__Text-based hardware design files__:
------

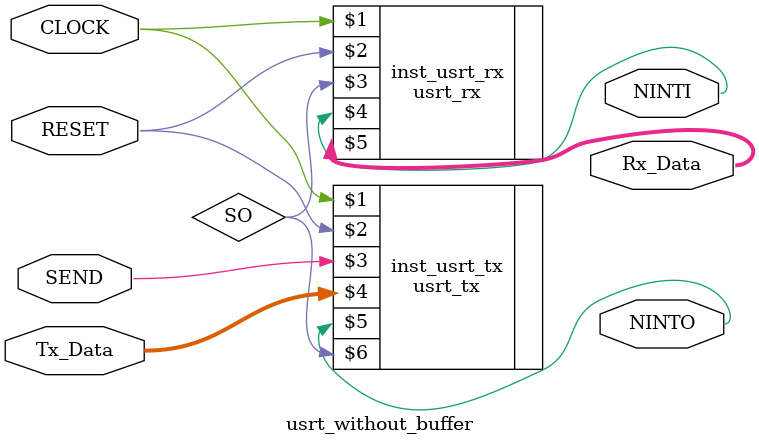
<source format=v>
module usrt_without_buffer(CLOCK, RESET, SEND, Tx_Data, Rx_Data, NINTO, NINTI);
input CLOCK, RESET, SEND;
input [7:0] Tx_Data;
output [7:0] Rx_Data;
output NINTO, NINTI;

wire SO;

usrt_tx inst_usrt_tx(CLOCK, RESET, SEND, Tx_Data, NINTO, SO);
usrt_rx inst_usrt_rx(CLOCK, RESET, SO, NINTI, Rx_Data);

endmodule
</source>
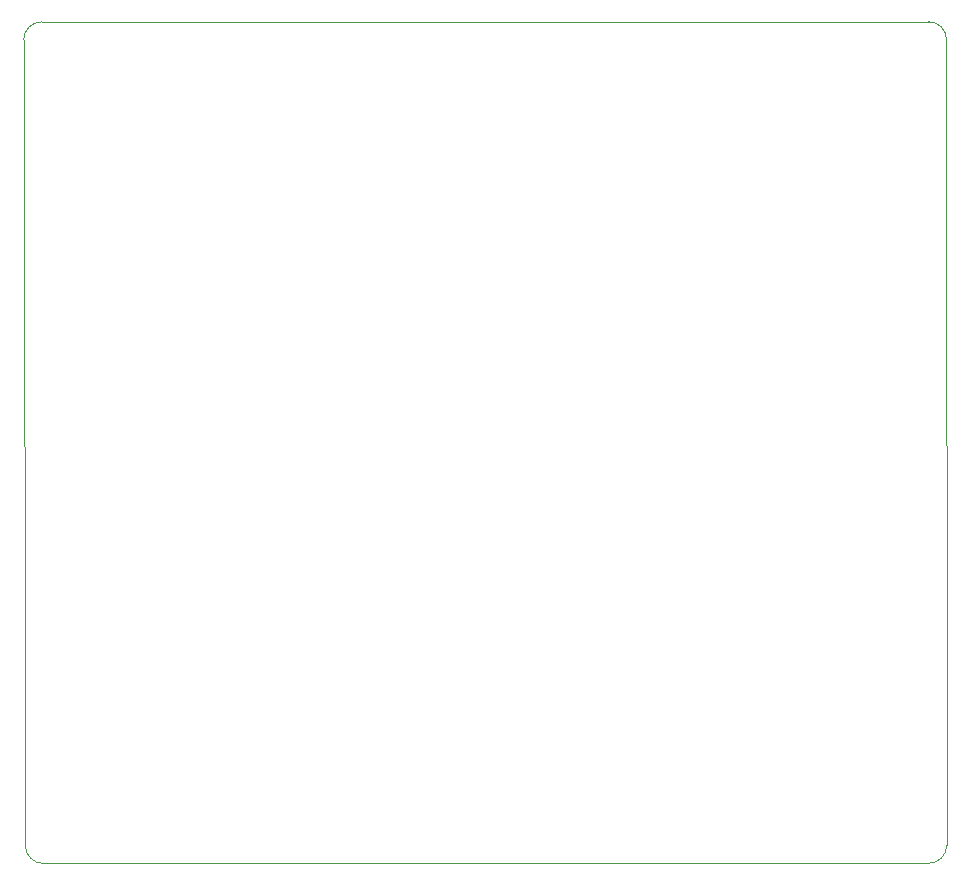
<source format=gbr>
%TF.GenerationSoftware,KiCad,Pcbnew,7.0.2-0*%
%TF.CreationDate,2024-03-04T15:55:28-05:00*%
%TF.ProjectId,Pi_HAT_V5_Simple,50695f48-4154-45f5-9635-5f53696d706c,rev?*%
%TF.SameCoordinates,Original*%
%TF.FileFunction,Profile,NP*%
%FSLAX46Y46*%
G04 Gerber Fmt 4.6, Leading zero omitted, Abs format (unit mm)*
G04 Created by KiCad (PCBNEW 7.0.2-0) date 2024-03-04 15:55:28*
%MOMM*%
%LPD*%
G01*
G04 APERTURE LIST*
%TA.AperFunction,Profile*%
%ADD10C,0.100000*%
%TD*%
G04 APERTURE END LIST*
D10*
X80511863Y-64751127D02*
X155627388Y-64737500D01*
X80511863Y-64751130D02*
G75*
G03*
X79000530Y-66262500I37J-1511370D01*
G01*
X79139870Y-134500000D02*
X79000530Y-66262500D01*
X155641728Y-135989328D02*
G75*
G03*
X157141728Y-134489340I-28J1500028D01*
G01*
X157127388Y-66237500D02*
X157141728Y-134489340D01*
X79139900Y-134500000D02*
G75*
G03*
X80639870Y-136000000I1500000J0D01*
G01*
X157127400Y-66237500D02*
G75*
G03*
X155627388Y-64737500I-1500000J0D01*
G01*
X155641728Y-135989340D02*
X80639870Y-136000000D01*
M02*

</source>
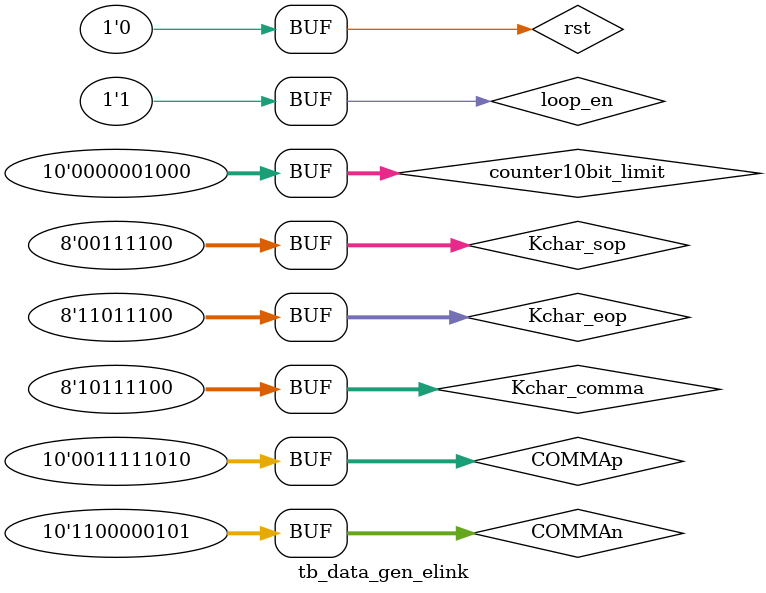
<source format=v>
`resetall
`timescale 1ns/10ps
module tb_data_gen_elink ;
  wire clk;            // write FIFO clk
  wire clk_elink;
  reg rst = 1'b0;            // should be used through VIO
  reg loop_en; 
  wire wr_en;
  wire done;               // dbg
  wire [1:0] delimeter;
  reg  [9:0] counter10bit_limit = 10'd8;
  wire [9:0] data10bout; 
  wire [9:0] data_tra_10bitin;
  wire KI;

  wire [7:0] Kchar_comma; 
  wire [7:0] Kchar_eop; 
  wire [7:0] Kchar_sop; 
  wire [9:0] COMMAn; 
  wire [9:0] COMMAp;  
  wire [1:0] data_2bit_in;
assign Kchar_comma = 8'hBC;//K28.5  10111100
assign Kchar_eop   = 8'hDC ;// K28.6 11011100
assign Kchar_sop   = 8'h3C ;// K28.1 00111100
assign COMMAn = 10'h305; //1100000101
assign COMMAp = 10'hFA; // 0011111010;

data_gen_elink_sm data_gen_elink0(
  .clk(clk),
  .rst(rst),
  .counter10bit_limit (counter10bit_limit),
  .data10bout(data10bout),
  .loop_en(loop_en),
  .end_write_emulator(1'b1),
  .done(done),
  .tx_efifo_full(tx_efifo_full),
  .wr_en(wr_en));   

assign delimeter = data10bout[9:8];
assign KI =  delimeter[1] | delimeter[0]; //Control signal for the KI of the encoder (goes low if there is data i.e. code = 00, 01, 10)

 fifo_to_elink fifo_to_elink0( 
   .fifo_wr_en            (wr_en), 
   .clk                   (clk), 
   .fifo_din              ({delimeter, data10bout[7:0]}), 
   .fifo_flush            (1'b0), 
   .data_2bit_out         (data_2bit_in), 
   .efifo_empty           (), 
   .efifo_full            (tx_efifo_full), 
   .rst                   (rst), 
   .Kchar_comma           (Kchar_comma), 
   .Kchar_sop             (Kchar_sop), 
   .Kchar_eop             (Kchar_eop), 
   .data_10bit_in_dbg     (), 
   .COMMAn                (COMMAn), 
   .COMMAp                (COMMAp), 
   .data_rdy_10bit_in_dbg (), 
   .dbg_elink             (1'b0), 
   .data_in_rdy           (), 
   .data_10bit_in         (), 
   .clk_elink             (clk)
); 
 

elink_to_fifo elink_to_fifo0( 
   .fifo_flush     (1'b0), 
   .fifo_full      (), 
   .fifo_dout      (data_tra_10bitin), 
   .clk            (clk), 
   .fifo_rd_en     (!rx_fifo_empty), 
   .data_2bit_in   (data_2bit_in), 
   .rst            (rst), 
   .rx_fifo_empty  (rx_fifo_empty), 
   .dec10b_Out     (), 
   .dec10b_out_rdy (), 
   .COMMAn         (COMMAn), 
   .COMMAp         (COMMAp), 
   .Kchar_comma    (Kchar_comma), 
   .Kchar_eop      (Kchar_eop), 
   .Kchar_sop      (Kchar_sop), 
   .word10b_rdy    (), 
   .clk_elink      (clk)
); 
  clock_generator #(
  .freq(180), 
  .phase(0))
  clock_generator0( 
  .clk  (clk_elink), 
  .enable (1'b1)
  );  
  clock_divider #(28'd2)
  clock_divider_mops( 
  .clock_in  (clk_elink), 
  .clock_out (clk)
  ); 
  initial 
  begin 
    loop_en= 0;
    #5;
    rst = !rst;
    loop_en = 1;
  end
endmodule

</source>
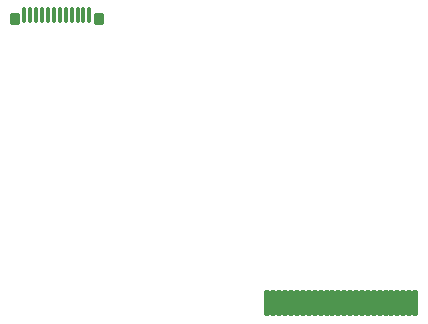
<source format=gts>
G04 #@! TF.GenerationSoftware,KiCad,Pcbnew,9.0.1*
G04 #@! TF.CreationDate,2025-05-24T21:42:48+02:00*
G04 #@! TF.ProjectId,spiral flex,73706972-616c-4206-966c-65782e6b6963,rev?*
G04 #@! TF.SameCoordinates,Original*
G04 #@! TF.FileFunction,Soldermask,Top*
G04 #@! TF.FilePolarity,Negative*
%FSLAX46Y46*%
G04 Gerber Fmt 4.6, Leading zero omitted, Abs format (unit mm)*
G04 Created by KiCad (PCBNEW 9.0.1) date 2025-05-24 21:42:48*
%MOMM*%
%LPD*%
G01*
G04 APERTURE LIST*
G04 Aperture macros list*
%AMRoundRect*
0 Rectangle with rounded corners*
0 $1 Rounding radius*
0 $2 $3 $4 $5 $6 $7 $8 $9 X,Y pos of 4 corners*
0 Add a 4 corners polygon primitive as box body*
4,1,4,$2,$3,$4,$5,$6,$7,$8,$9,$2,$3,0*
0 Add four circle primitives for the rounded corners*
1,1,$1+$1,$2,$3*
1,1,$1+$1,$4,$5*
1,1,$1+$1,$6,$7*
1,1,$1+$1,$8,$9*
0 Add four rect primitives between the rounded corners*
20,1,$1+$1,$2,$3,$4,$5,0*
20,1,$1+$1,$4,$5,$6,$7,0*
20,1,$1+$1,$6,$7,$8,$9,0*
20,1,$1+$1,$8,$9,$2,$3,0*%
G04 Aperture macros list end*
%ADD10RoundRect,0.102000X-0.150000X-1.000000X0.150000X-1.000000X0.150000X1.000000X-0.150000X1.000000X0*%
%ADD11RoundRect,0.120000X0.280000X0.415000X-0.280000X0.415000X-0.280000X-0.415000X0.280000X-0.415000X0*%
%ADD12RoundRect,0.120000X-0.280000X-0.415000X0.280000X-0.415000X0.280000X0.415000X-0.280000X0.415000X0*%
%ADD13RoundRect,0.050000X0.115000X0.625000X-0.115000X0.625000X-0.115000X-0.625000X0.115000X-0.625000X0*%
G04 APERTURE END LIST*
D10*
X136270000Y-95527768D03*
X136770000Y-95527768D03*
X137270000Y-95527768D03*
X137770000Y-95527768D03*
X138270000Y-95527768D03*
X138770000Y-95527768D03*
X139270000Y-95527768D03*
X139770000Y-95527768D03*
X140270000Y-95527768D03*
X140770000Y-95527768D03*
X141270000Y-95527768D03*
X141770000Y-95527768D03*
X142270000Y-95527768D03*
X142770000Y-95527768D03*
X143270000Y-95527768D03*
X143770000Y-95527768D03*
X144270000Y-95527768D03*
X144770000Y-95527768D03*
X145270000Y-95527768D03*
X145770000Y-95527768D03*
X146270000Y-95527768D03*
X146770000Y-95527768D03*
X147270000Y-95527768D03*
X147770000Y-95527768D03*
X148270000Y-95527768D03*
X148770000Y-95527768D03*
D11*
X114890000Y-71460000D03*
D12*
X121990000Y-71460000D03*
D13*
X115690000Y-71150000D03*
X116190000Y-71150000D03*
X116690000Y-71150000D03*
X117190000Y-71150000D03*
X117690000Y-71150000D03*
X118190000Y-71150000D03*
X118690000Y-71150000D03*
X119190000Y-71150000D03*
X119690000Y-71150000D03*
X120190000Y-71150000D03*
X120690000Y-71150000D03*
X121190000Y-71150000D03*
M02*

</source>
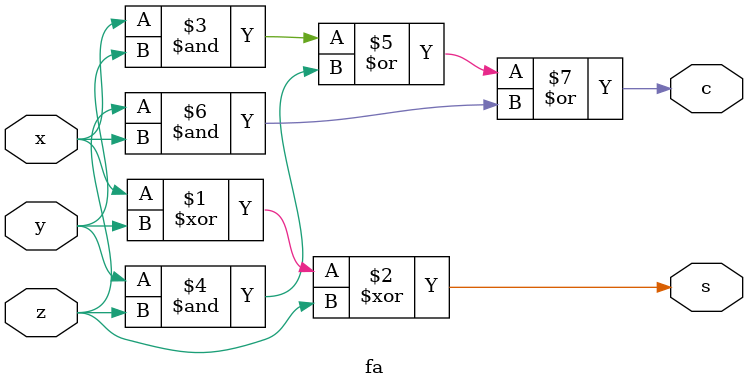
<source format=v>
module fa(x,y,z,c,s);
input x,y,z;
output c,s;
assign s=x^y^z;
assign c = (x&y) | (y&z) | (z&x);
endmodule
</source>
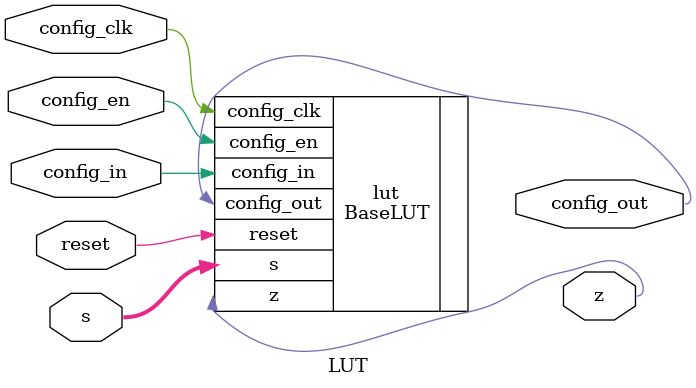
<source format=v>
module LUT #(
    parameter INPUTS=6,
    parameter MEM_SIZE=1<<INPUTS,
    parameter FRAME_WIDTH=1
) (
  input [INPUTS-1:0] s,
  output z,

  `ifdef FRACTURABLE
  output z1,
  `endif

  input config_clk,
  input config_en,
  `ifdef LATCH_EXTERNAL
  input [MEM_SIZE-1:0] config_in,
  `else
  input [FRAME_WIDTH-1:0] config_in,
  `endif
  output [FRAME_WIDTH-1:0] config_out,

  input wire reset
);

`ifdef FRACTURABLE

reg fractured;

wire z0;
wire z1;

wire config_internal;

BaseLUT #(
  .INPUTS(INPUTS-1),
  .MEM_SIZE(1 << (INPUTS-1)),
  .FRAME_WIDTH(FRAME_WIDTH)
) lut0 (
  .s(s[INPUTS-2:0]),
  .z(z0),
  .config_clk(config_clk),
  .config_en(config_en),
  .config_in(config_in),
  .config_out(config_internal),
  .reset(reset)
);

BaseLUT #(
  .INPUTS(INPUTS-1),
  .MEM_SIZE(1 << (INPUTS-1)),
  .FRAME_WIDTH(FRAME_WIDTH)
) lut1 (
  .s(s[INPUTS-2:0]),
  .z(z1),
  .config_clk(config_clk),
  .config_en(config_en),
  .config_in(config_internal),
  .config_out(config_out),
  .reset(reset)
);

always @(*) begin
  if (reset) begin
  end else if (~fractured) begin
    z = s[INPUTS-1] ? z1 : z0;
    z1 = 1'b0;
  end else if (fractured) begin
    z = z0;
    z1 = z1;
  end
end

`else

BaseLUT #(
  .INPUTS(INPUTS),
  .MEM_SIZE(MEM_SIZE),
  .FRAME_WIDTH(FRAME_WIDTH)
) lut (
  .s(s),
  .z(z),
  .config_clk(config_clk),
  .config_en(config_en),
  .config_in(config_in),
  .config_out(config_out),
  .reset(reset)
);

`endif

endmodule

</source>
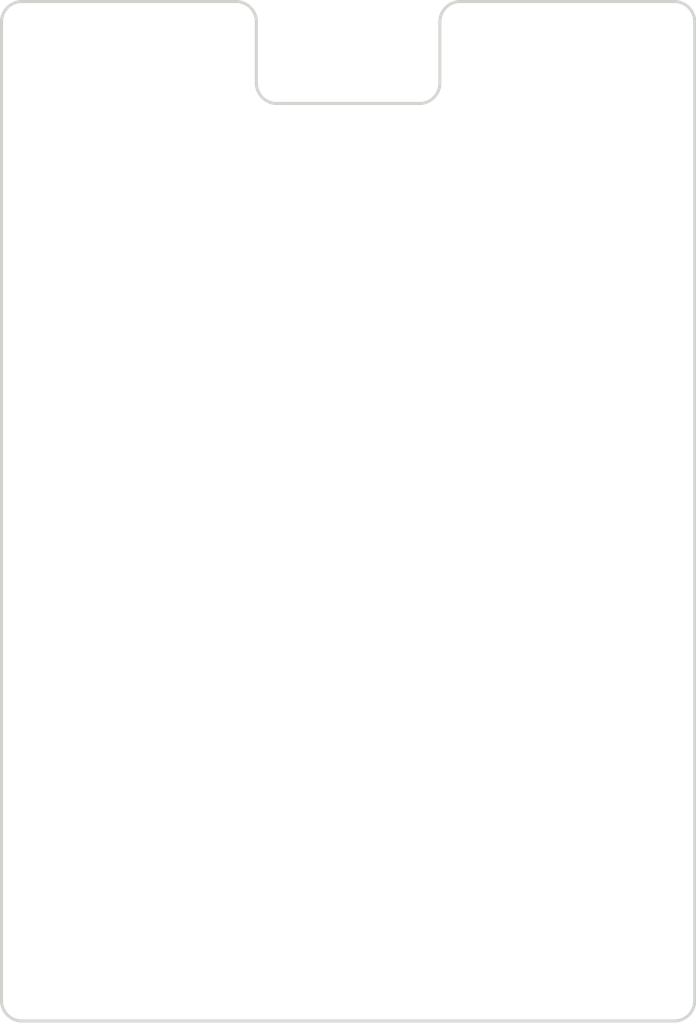
<source format=kicad_pcb>
(kicad_pcb (version 20211014) (generator pcbnew)

  (general
    (thickness 1.6)
  )

  (paper "A3")
  (title_block
    (title "centerplate/ortho_wings")
    (rev "v1.0.0")
    (company "Unknown")
  )

  (layers
    (0 "F.Cu" signal)
    (31 "B.Cu" signal)
    (32 "B.Adhes" user "B.Adhesive")
    (33 "F.Adhes" user "F.Adhesive")
    (34 "B.Paste" user)
    (35 "F.Paste" user)
    (36 "B.SilkS" user "B.Silkscreen")
    (37 "F.SilkS" user "F.Silkscreen")
    (38 "B.Mask" user)
    (39 "F.Mask" user)
    (40 "Dwgs.User" user "User.Drawings")
    (41 "Cmts.User" user "User.Comments")
    (42 "Eco1.User" user "User.Eco1")
    (43 "Eco2.User" user "User.Eco2")
    (44 "Edge.Cuts" user)
    (45 "Margin" user)
    (46 "B.CrtYd" user "B.Courtyard")
    (47 "F.CrtYd" user "F.Courtyard")
    (48 "B.Fab" user)
    (49 "F.Fab" user)
  )

  (setup
    (pad_to_mask_clearance 0.05)
    (pcbplotparams
      (layerselection 0x00010fc_ffffffff)
      (disableapertmacros false)
      (usegerberextensions false)
      (usegerberattributes true)
      (usegerberadvancedattributes true)
      (creategerberjobfile true)
      (svguseinch false)
      (svgprecision 6)
      (excludeedgelayer true)
      (plotframeref false)
      (viasonmask false)
      (mode 1)
      (useauxorigin false)
      (hpglpennumber 1)
      (hpglpenspeed 20)
      (hpglpendiameter 15.000000)
      (dxfpolygonmode true)
      (dxfimperialunits true)
      (dxfusepcbnewfont true)
      (psnegative false)
      (psa4output false)
      (plotreference true)
      (plotvalue true)
      (plotinvisibletext false)
      (sketchpadsonfab false)
      (subtractmaskfromsilk false)
      (outputformat 1)
      (mirror false)
      (drillshape 1)
      (scaleselection 1)
      (outputdirectory "")
    )
  )

  (net 0 "")

  (footprint "0-jasonhazel-footprints:MountingHole_2.2mm_M2" (layer "F.Cu") (at 130.5 4.2))

  (footprint "0-jasonhazel-footprints:MountingHole_2.2mm_M2" (layer "F.Cu") (at 103.5 4.2))

  (footprint "0-jasonhazel-footprints:MountingHole_2.2mm_M2" (layer "F.Cu") (at 130.5 -39.4))

  (footprint "0-jasonhazel-footprints:MountingHole_2.2mm_M2" (layer "F.Cu") (at 103.5 -39.4))

  (footprint "0-jasonhazel-footprints:MountingHole_2.2mm_M2" (layer "F.Cu") (at 122 4))

  (gr_arc (start 121.5 -38.5) (mid 121.207107 -37.792893) (end 120.5 -37.5) (layer "Edge.Cuts") (width 0.15) (tstamp 12d44e34-37fd-4662-bb54-eeb4e0b70090))
  (gr_line (start 112.5 -41.5) (end 112.5 -38.5) (layer "Edge.Cuts") (width 0.15) (tstamp 21ef8c23-941f-4a18-9f1d-35c086e60a0a))
  (gr_arc (start 100 -41.5) (mid 100.292893 -42.207107) (end 101 -42.5) (layer "Edge.Cuts") (width 0.15) (tstamp 2f4aca28-0faf-4f81-aaed-1b630d24fda7))
  (gr_line (start 121.5 -38.5) (end 121.5 -41.5) (layer "Edge.Cuts") (width 0.15) (tstamp 391d1ff0-3c41-4175-ba54-e71e9d5e1771))
  (gr_line (start 101 -42.5) (end 111.5 -42.5) (layer "Edge.Cuts") (width 0.15) (tstamp 55985fa1-0278-4c92-a287-c09b4bdef500))
  (gr_arc (start 134 6.5) (mid 133.707107 7.207107) (end 133 7.5) (layer "Edge.Cuts") (width 0.15) (tstamp 58cf0de6-c196-404d-87d6-ac20cc9aff5c))
  (gr_arc (start 133 -42.5) (mid 133.707107 -42.207107) (end 134 -41.5) (layer "Edge.Cuts") (width 0.15) (tstamp 5c1968bc-398f-4621-a87f-8d1d714979d1))
  (gr_line (start 113.5 -37.5) (end 120.5 -37.5) (layer "Edge.Cuts") (width 0.15) (tstamp 6b84d3c9-3f40-456b-9301-7ce78cb50bc0))
  (gr_arc (start 113.5 -37.5) (mid 112.792893 -37.792893) (end 112.5 -38.5) (layer "Edge.Cuts") (width 0.15) (tstamp 6bab6de4-f4d1-4145-b414-fd83b3df5fc5))
  (gr_line (start 133 7.5) (end 101 7.5) (layer "Edge.Cuts") (width 0.15) (tstamp 7eaaaac6-d272-4c60-9187-4f8382b93a0d))
  (gr_arc (start 101 7.5) (mid 100.292893 7.207107) (end 100 6.5) (layer "Edge.Cuts") (width 0.15) (tstamp 8043f142-d64e-4b41-9db5-915f33c7c2cc))
  (gr_arc (start 121.5 -41.5) (mid 121.792893 -42.207107) (end 122.5 -42.5) (layer "Edge.Cuts") (width 0.15) (tstamp c6d270dd-99dc-45f9-8e11-3311ad66a7ef))
  (gr_line (start 134 -41.5) (end 134 6.5) (layer "Edge.Cuts") (width 0.15) (tstamp ca85f931-293b-4646-9692-cf515c86d850))
  (gr_line (start 100 6.5) (end 100 -41.5) (layer "Edge.Cuts") (width 0.15) (tstamp e1541b92-68f5-4d22-83b7-8a7665f2d6dc))
  (gr_line (start 122.5 -42.5) (end 133 -42.5) (layer "Edge.Cuts") (width 0.15) (tstamp e74d2949-419b-431b-886b-a0d72be18c96))
  (gr_arc (start 111.5 -42.5) (mid 112.207107 -42.207107) (end 112.5 -41.5) (layer "Edge.Cuts") (width 0.15) (tstamp f98d2fe8-e1ee-47b4-8040-b2cf5926a4bd))

)

</source>
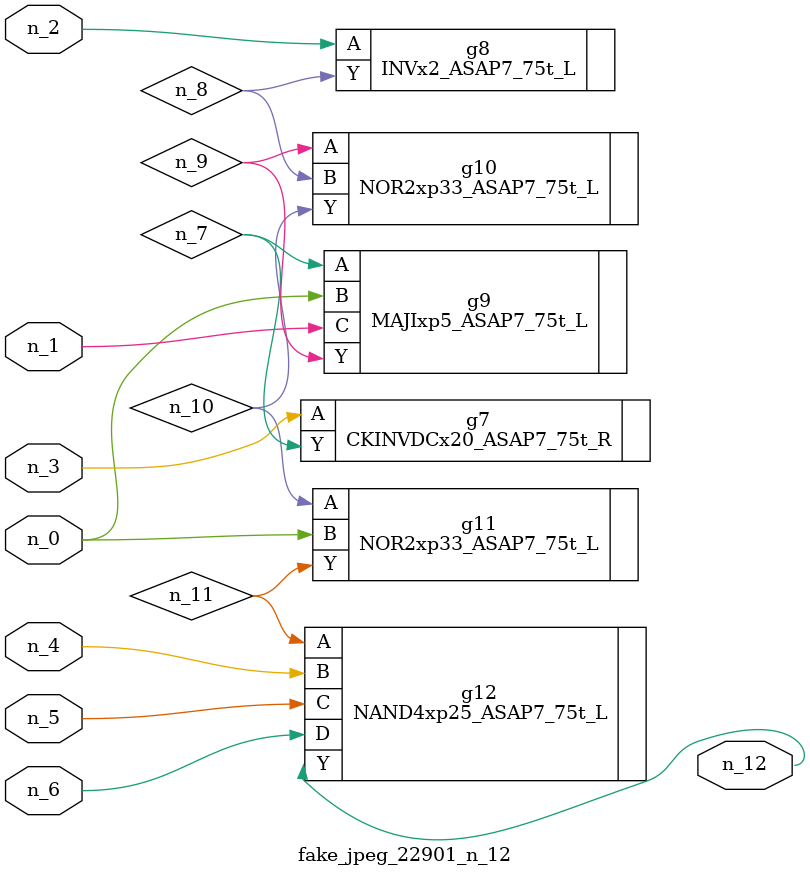
<source format=v>
module fake_jpeg_22901_n_12 (n_3, n_2, n_1, n_0, n_4, n_6, n_5, n_12);

input n_3;
input n_2;
input n_1;
input n_0;
input n_4;
input n_6;
input n_5;

output n_12;

wire n_11;
wire n_10;
wire n_8;
wire n_9;
wire n_7;

CKINVDCx20_ASAP7_75t_R g7 ( 
.A(n_3),
.Y(n_7)
);

INVx2_ASAP7_75t_L g8 ( 
.A(n_2),
.Y(n_8)
);

MAJIxp5_ASAP7_75t_L g9 ( 
.A(n_7),
.B(n_0),
.C(n_1),
.Y(n_9)
);

NOR2xp33_ASAP7_75t_L g10 ( 
.A(n_9),
.B(n_8),
.Y(n_10)
);

NOR2xp33_ASAP7_75t_L g11 ( 
.A(n_10),
.B(n_0),
.Y(n_11)
);

NAND4xp25_ASAP7_75t_L g12 ( 
.A(n_11),
.B(n_4),
.C(n_5),
.D(n_6),
.Y(n_12)
);


endmodule
</source>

------

__Work instruction__:
In the entries above, identify each line that includes the string "Adhes", then copy it.

__Answer space__:
    (32 "B.Adhes" user "B.Adhesive")
    (33 "F.Adhes" user "F.Adhesive")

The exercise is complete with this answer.